Retry is not working for 5xx

I am trying retry configuration but it is not working for me. Below are the codes that I am using.

Service and Deployment

apiVersion: v1
kind: Service
metadata:
  name: prometheus-flask-app-prometheus-flask-app
  labels:
    app: prometheus-flask-app
    chart: sbd-prometheus-flask-app-1.1
    release: prometheus-flask-app
    heritage: Helm
spec:
  type: ClusterIP
  ports:
    - port: 80
      targetPort: 5000
      protocol: TCP
      name: sbd-prometheus-flask-app
  selector:
    app: prometheus-flask-app
    release: prometheus-flask-app

apiVersion: apps/v1
kind: Deployment
metadata:
  name: prometheus-flask-app-prometheus-flask-app
  labels:
    app: prometheus-flask-app
    chart: sbd-prometheus-flask-app-1.1
    release: prometheus-flask-app
    heritage: Helm
spec:
  replicas: 1
  selector:
    matchLabels:
      app: prometheus-flask-app
      release: prometheus-flask-app
  template:
    metadata:
      labels:
        app: prometheus-flask-app
        release: prometheus-flask-app
    spec:
      containers:
        - name: sbd-prometheus-flask-app
          image: flaskapp:latest
          imagePullPolicy: Always
          ports:
            - containerPort: 5000
          livenessProbe:
            httpGet:
              path: /healthz
              port: 5000
            initialDelaySeconds: 600
          readinessProbe:
            httpGet:
              path: /healthz
              port: 5000
            initialDelaySeconds: 30
          resources:
            requests:
              cpu: 20m
              memory: 100Mi

Gateway

apiVersion: networking.istio.io/v1alpha3
kind: Gateway
metadata:
  name: prometheus-flask-app-prometheus-flask-app-gateway
spec:
  selector:
    istio: ingressgateway # use istio default controller
  servers:
  - port:
      number: 80
      name: http
      protocol: HTTP
    hosts:
    - "*"

VirtualService

apiVersion: networking.istio.io/v1alpha3
kind: VirtualService
metadata:
  name: prometheus-flask-app-prometheus-flask-app-vs
spec:
  hosts:
  - "*"
  gateways:
  - prometheus-flask-app-prometheus-flask-app-gateway
  http:
  - route:
    - destination:
        host: prometheus-flask-app-prometheus-flask-app.knative-deployment.svc.cluster.local # knative-deployment is the namespace name
        port:
          number: 80
        subset: v1
    retries:
      attempts: 3
      perTryTimeout: 5s
      retryOn: 5xx,gateway-error,connect-failure,refused-stream,reset,retriable-status-codes

Then scaled the pods to 0 using kubectl scale command to check whether retry is working or not. Then tried hitting the endpoint and was getting the message no healthy upstream then checked the logs of the istio-ingressgateway pod.
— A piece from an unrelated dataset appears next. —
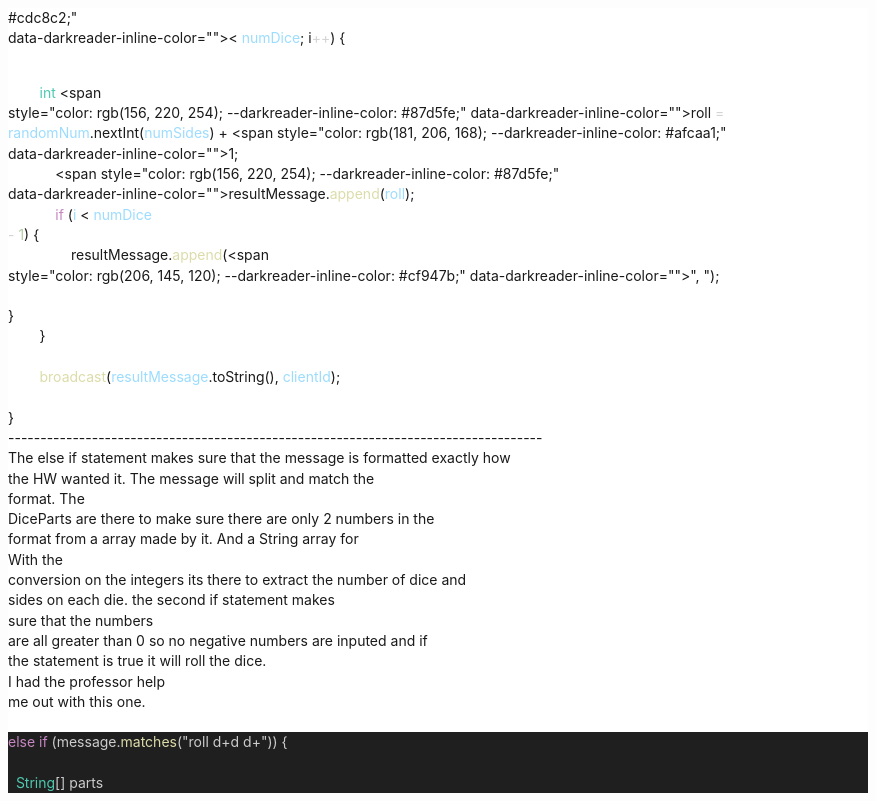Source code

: #cdc8c2;&quot;<br>data-darkreader-inline-color=&quot;&quot;&gt;&lt;</span> <span style="color: rgb(156, 220, 254); --darkreader-inline-color: #87d5fe;" data-darkreader-inline-color="">numDice</span>; <span style="color: rgb(156, 220,<br>254); --darkreader-inline-color: #87d5fe;" data-darkreader-inline-color="">i</span><span style="color: rgb(212, 212, 212); --darkreader-inline-color: #cdc8c2;" data-darkreader-inline-color="">++</span>) {</div><div>&nbsp; &nbsp;<br>&nbsp; &nbsp; &nbsp; &nbsp; <span style="color: rgb(78, 201, 176); --darkreader-inline-color: #5ccdb6;" data-darkreader-inline-color="">int</span> &lt;span<br>style=&quot;color: rgb(156, 220, 254); --darkreader-inline-color: #87d5fe;&quot; data-darkreader-inline-color=&quot;&quot;&gt;roll</span> <span style="color: rgb(212, 212, 212); --darkreader-inline-color:<br>#cdc8c2;" data-darkreader-inline-color="">=</span> <span style="color: rgb(156, 220, 254); --darkreader-inline-color: #87d5fe;" data-darkreader-inline-color="">randomNum</span>.<span style="color: rgb(220, 220,<br>170); --darkreader-inline-color: #d8d89f;" data-darkreader-inline-color="">nextInt</span>(<span style="color: rgb(156, 220, 254); --darkreader-inline-color: #87d5fe;" data-darkreader-inline-color="">numSides</span>) <span style="color:<br>rgb(212, 212, 212); --darkreader-inline-color: #cdc8c2;" data-darkreader-inline-color="">+</span> &lt;span style=&quot;color: rgb(181, 206, 168); --darkreader-inline-color: #afcaa1;&quot;<br>data-darkreader-inline-color=&quot;&quot;&gt;1</span>;</div><div>&nbsp; &nbsp; &nbsp; &nbsp; &nbsp; &nbsp; &lt;span style=&quot;color: rgb(156, 220, 254); --darkreader-inline-color: #87d5fe;&quot;<br>data-darkreader-inline-color=&quot;&quot;&gt;resultMessage</span>.<span style="color: rgb(220, 220, 170); --darkreader-inline-color: #d8d89f;" data-darkreader-inline-color="">append</span>(<span style="color: rgb(156, 220, 254); --darkreader-inline-color:<br>#87d5fe;" data-darkreader-inline-color="">roll</span>);</div><div>&nbsp; &nbsp; &nbsp; &nbsp; &nbsp; &nbsp; <span style="color: rgb(197, 134, 192); --darkreader-inline-color:<br>#c688c1;" data-darkreader-inline-color="">if</span> (<span style="color: rgb(156, 220, 254); --darkreader-inline-color: #87d5fe;" data-darkreader-inline-color="">i</span> <span style="color: rgb(212,<br>212, 212); --darkreader-inline-color: #cdc8c2;" data-darkreader-inline-color="">&lt;</span> <span style="color: rgb(156, 220, 254); --darkreader-inline-color: #87d5fe;" data-darkreader-inline-color="">numDice</span><br><span style="color: rgb(212, 212, 212); --darkreader-inline-color: #cdc8c2;" data-darkreader-inline-color="">-</span> <span style="color: rgb(181, 206, 168);<br>--darkreader-inline-color: #afcaa1;" data-darkreader-inline-color="">1</span>) {</div><div>&nbsp; &nbsp; &nbsp; &nbsp; &nbsp; &nbsp; &nbsp; &nbsp; <span style="color:<br>rgb(156, 220, 254); --darkreader-inline-color: #87d5fe;" data-darkreader-inline-color="">resultMessage</span>.<span style="color: rgb(220, 220, 170); --darkreader-inline-color: #d8d89f;" data-darkreader-inline-color="">append</span>(&lt;span<br>style=&quot;color: rgb(206, 145, 120); --darkreader-inline-color: #cf947b;&quot; data-darkreader-inline-color=&quot;&quot;&gt;&quot;, &quot;</span>);</div><div>&nbsp; &nbsp; &nbsp; &nbsp; &nbsp; &nbsp;<br>}</div><div>&nbsp; &nbsp; &nbsp; &nbsp; }</div><br><div>&nbsp; &nbsp; &nbsp; &nbsp; <span style="color: rgb(220, 220, 170);<br>--darkreader-inline-color: #d8d89f;" data-darkreader-inline-color="">broadcast</span>(<span style="color: rgb(156, 220, 254); --darkreader-inline-color: #87d5fe;" data-darkreader-inline-color="">resultMessage</span>.<span style="color: rgb(220, 220,<br>170); --darkreader-inline-color: #d8d89f;" data-darkreader-inline-color="">toString</span>(), <span style="color: rgb(156, 220, 254); --darkreader-inline-color: #87d5fe;" data-darkreader-inline-color="">clientId</span>);</div><div>&nbsp; &nbsp;<br>}</div><div>-----------------------------------------------------------------------------------</div><div>The else if statement makes sure that the message is formatted exactly how<br>the HW wanted it. The message will split and match the </div><div>format. The<br>DiceParts are there to make sure there are only 2 numbers in the<br>format from a array made by it. And a String array for</div><div>With the<br>conversion on the integers its there to extract the number of dice and<br>sides on each die. the second if statement makes </div><div>sure that the numbers<br>are all greater than 0 so no negative numbers are inputed and if<br>the statement is true it will roll the dice.</div><div>I had the professor help<br>me out with this one.</div><div><br></div><div><div style="color: rgb(204, 204, 204); background-color: rgb(31, 31, 31);<br>line-height: 19px; --darkreader-inline-color: #c8c3bc; --darkreader-inline-bgcolor: #17191a;" data-darkreader-inline-color="" data-darkreader-inline-bgcolor=""><div><span style="color: rgb(197, 134, 192); --darkreader-inline-color:<br>#c688c1;" data-darkreader-inline-color="">else</span> <span style="color: rgb(197, 134, 192); --darkreader-inline-color: #c688c1;" data-darkreader-inline-color="">if</span> (<span style="color: rgb(156,<br>220, 254); --darkreader-inline-color: #87d5fe;" data-darkreader-inline-color="">message</span>.<span style="color: rgb(220, 220, 170); --darkreader-inline-color: #d8d89f;" data-darkreader-inline-color="">matches</span>(<span style="color:<br>rgb(206, 145, 120); --darkreader-inline-color: #cf947b;" data-darkreader-inline-color="">&quot;roll d+d d+&quot;</span>)) {</div><div>&nbsp; &nbsp; &nbsp; &nbsp; &nbsp;<br>&nbsp; <span style="color: rgb(78, 201, 176); --darkreader-inline-color: #5ccdb6;" data-darkreader-inline-color="">String</span>[] <span style="color: rgb(156, 220,<br>254); --darkreader-inline-color: #87d5fe;" data-darkreader-inline-color="">parts</span>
Here is the result of the logs-

So how to get retry working?

hi @anant, I am facing the same issue. I got some commands that tells that how many retries has happen but its not working. One thing I can help you with instead of scaling pod to 0 either try to pause the container inside the pod or try fault injection because communication happens with istio-proxy.
Please let me know if you find any solution

Hi @Anant @dikshantdevops are you getting any possible solution for this I’m facing same issue

Hi @pranavgangrade what issue are you exactly facing

@dikshantdevops also I get liveness and readiness issue while adding proxy to the pod

@pranavgangrade
Can you describe in more detail. Have you just started implementing istio in your cluster or it was implemented and you are trying to use retry mechanism only. Also the commands you are using to check logs.

@dikshantdevops just started implementing istio in the cluster

@pranavgangrade then check if you have configured gateway and virtual service correctly. Also after injecting ingress into namespace, you need to restart all your pod. Hope you are doing this.